A análise do tema demonstra que o Estado brasileiro está fundamentado não apenas na Constituição Federal, mas também em compromissos assumidos por meio de tratados e convenções internacionais de direitos humanos. Dessa forma, qualquer alteração na legislação trabalhista deve observar os limites estabelecidos por esses instrumentos, garantindo que os direitos sociais e trabalhistas sejam preservados e fortalecidos.
Nesse contexto, a Reforma Trabalhista é examinada sob a perspectiva do Estado Constitucional e Convencional de Direito, que exige a compatibilidade das normas internas com os princípios constitucionais e com os tratados internacionais ratificados pelo país. A proteção ao trabalho, a valorização da pessoa humana e a promoção da justiça social são compreendidas como elementos centrais desse modelo jurídico, funcionando como parâmetros para a interpretação e aplicação das normas trabalhistas.

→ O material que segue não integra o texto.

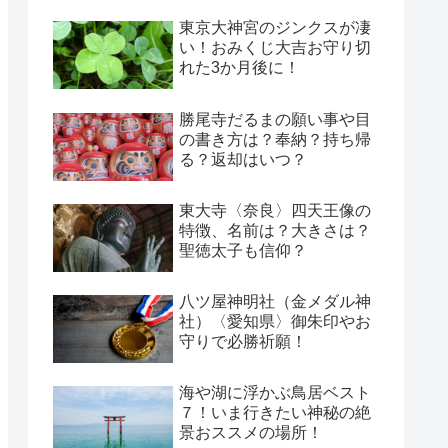
東京大神宮のジンクスが凄
い！おみくじ大吉お守り切
れた3か月後に！
勝尾寺だるまの願い事や目
の書き方は？奉納？持ち帰
る？返却はいつ？
東大寺〈奈良〉四天王像の
特徴、名前は？大きさは？
聖徳太子も信仰？
八ツ屋神明社（金メダル神
社）〈愛知県〉御朱印やお
守りで必勝祈願！
海や湖に浮かぶ鳥居ベスト
７！いま行きたい神秘の絶
景おススメの場所！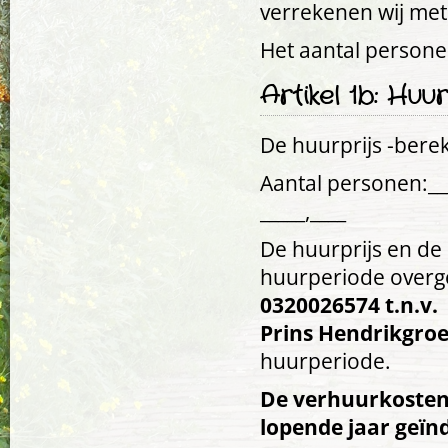
verrekenen wij met
Het aantal personen
Artikel 1b: Huur
De huurprijs -berek
Aantal personen:___
_____,____
De huurprijs en de
huurperiode overg
0320026574 t.n.v.
Prins Hendrikgro
huurperiode.
De verhuurkosten 
lopende jaar geïn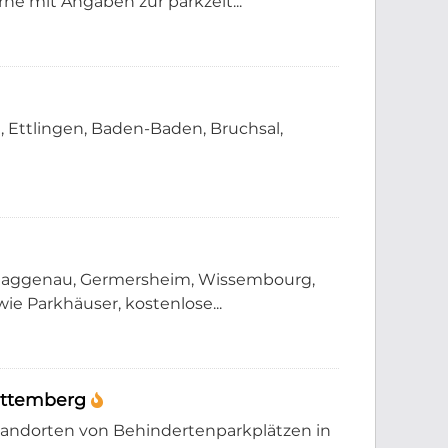
e mit Angaben zur parkzeit...
, Ettlingen, Baden-Baden, Bruchsal,
, Gaggenau, Germersheim, Wissembourg,
e Parkhäuser, kostenlose...
rttemberg
Standorten von Behindertenparkplätzen in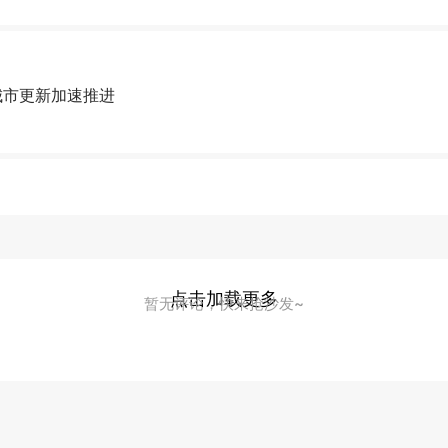
北城市更新加速推进
点击加载更多
暂无评论，快来抢沙发~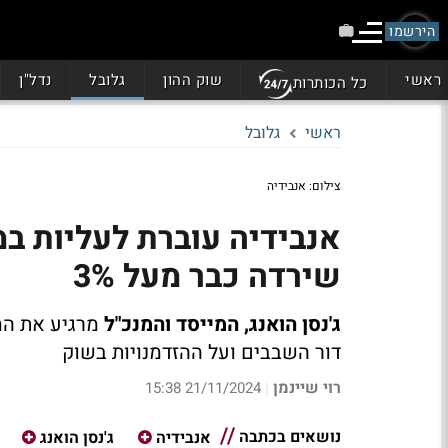
הירשמו
ראשי
שוק ההון
גלובל
נדל"ן
כל הכותרות
ראשי
גלובל
צילום: אנבידיה
אנבידיה עוברת לעליות ב
שירדה כבר מעל 3%
ג'נסן הואנג, המייסד והמנכ"ל
מרגיע את המ
דור השבבים ועל ההזדמנויות בשוק
רוי שיינמן
21/11/2024 15:38
|
נושאים בכתבה
אנבידיה
ג'נסן הואנג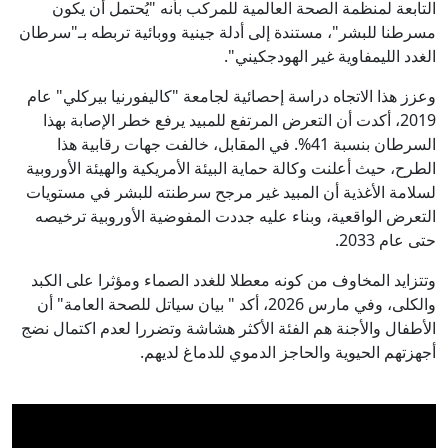
التابعة لمنظمة الصحة العالمية للمركب بأنه "يُحتمل أن يكون
مسرطنا للبشر"، مستندة إلى أدلة جينية ووبائية تربطه بـ"سرطان
الغدد الليمفاوية غير الهودجكيني".
وعزز هذا الاتجاه دراسة إحصائية لجامعة "كاليفورنيا بيركلي" عام
2019، أكدت أن التعرض المرتفع للمبيد يرفع خطر الإصابة بهذا
السرطان بنسبة 41%. في المقابل، خالفت جهات رقابية هذا
الطرح، حيث أعلنت وكالة حماية البيئة الأمريكية والهيئة الأوروبية
لسلامة الأغذية أن المبيد غير مرجح سرطنته للبشر في مستويات
التعرض الواقعية، وبناء عليه جددت المفوضية الأوروبية ترخيصه
حتى عام 2033.
وتتزايد المخاوف من كونه معطلا للغدد الصماء ومؤثرا على الكبد
والكلى، وفي مارس 2026، أكد " بيان سياتل للصحة العامة" أن
الأطفال والأجنة هم الفئة الأكثر هشاشة وتضررا لعدم اكتمال نضج
أجهزتهم الحيوية والحاجز الدموي للدماغ لديهم.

A discussão também evidencia que os direitos trabalhistas integram o conjunto dos direitos humanos fundamentais e desempenham papel essencial na redução das desigualdades sociais, na promoção da cidadania e na garantia de condições dignas de vida para aqueles que dependem do trabalho para sua subsistência. Por essa razão, as transformações legislativas devem ser analisadas não apenas sob o aspecto econômico, mas também por seus impactos sociais, jurídicos e democráticos.
Dessa forma, a reflexão sobre a Reforma Trabalhista reforça a importância de um modelo de Estado comprometido com a proteção dos direitos humanos, com a efetividade das garantias constitucionais e com a valorização do trabalho humano. A construção de relações de trabalho equilibradas, compatíveis com os princípios democráticos e com a dignidade da pessoa humana, permanece como um dos principais desafios para a consolidação de uma sociedade mais justa e inclusiva.